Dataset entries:
● ● ●

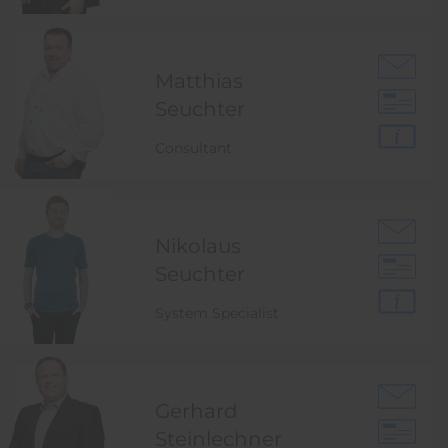
Matthias
Seuchter
Consultant
Nikolaus
Seuchter
System Specialist
Gerhard
Steinlechner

● ● ●

## [PROMPT]
All of the data above should be printed again exactly, though none of the pictures belong in the copy.

## [EXERCISE ANSWER]
Matthias
Seuchter
Consultant
Nikolaus
Seuchter
System Specialist
Gerhard
Steinlechner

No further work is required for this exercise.